_EXTRACTO DE LA PÁGINA_.
------------------------------------

Le corta la palabra, haciéndolo aún mejor que el: «Sir, is definement suffers no perdition in you…». «Señor, su representación no sufre, en Usted, desfallecimiento. Si, como yo puedo divisar, sus méritos para hacer de ellos un inventario, debe exceder la aritmética de la memoria, y sin embargo, no podría desampararlo, tan maravillosamente grande es la rapidez de sus velos.»
Es un discurso extremadamente preciosista el que el persigue, muy alambicado, que parodia, de algún modo el estilo de su interlocutor, y por el cual concluye: «I take him to be a soul of great article». «Considero que su alma es un alma de un precio bastante alto, y que en él hay infundida una rareza tal, y un precio tal que, para hacer de él pronunciación verdadera, su semejante no puede ser sino su espejo, y qué otro podría trazar su retrato, si no por ser su propia sombra y nada más».

------------------------------------

_MATERIAL PROPORCIONADO_.
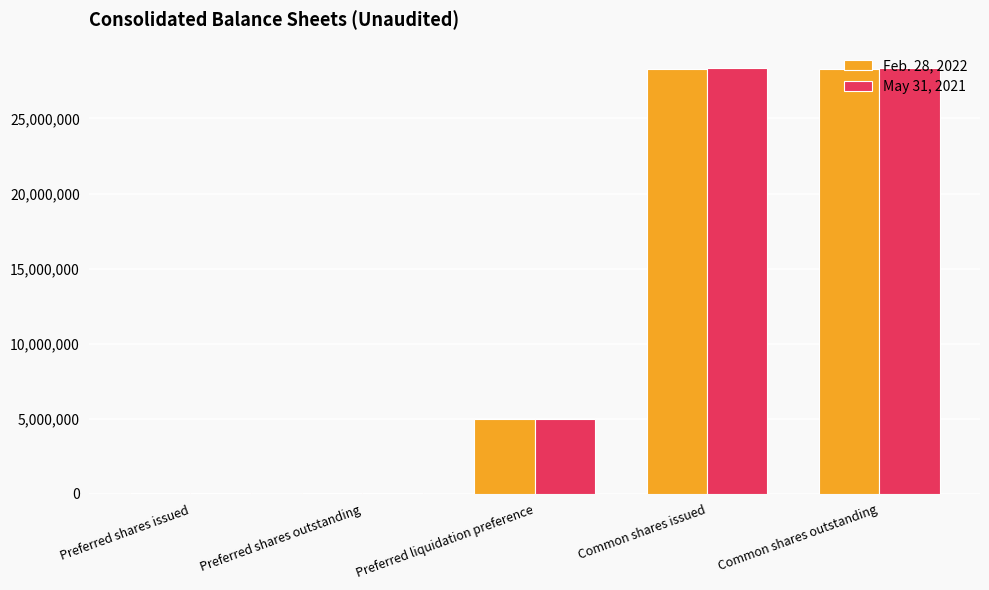

The value of May 31, 2021 at Common shares issued is 28361201. True or false?

True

------------------------------------

_TU OBJETIVO_. Pasa al inglés esta oración del extracto: «Señor, su representación no sufre, en Usted, desfallecimiento.»

_SOLUCIÓN DEL EJERCICIO_. Sir, your representation does not suffer, in you, any faltering.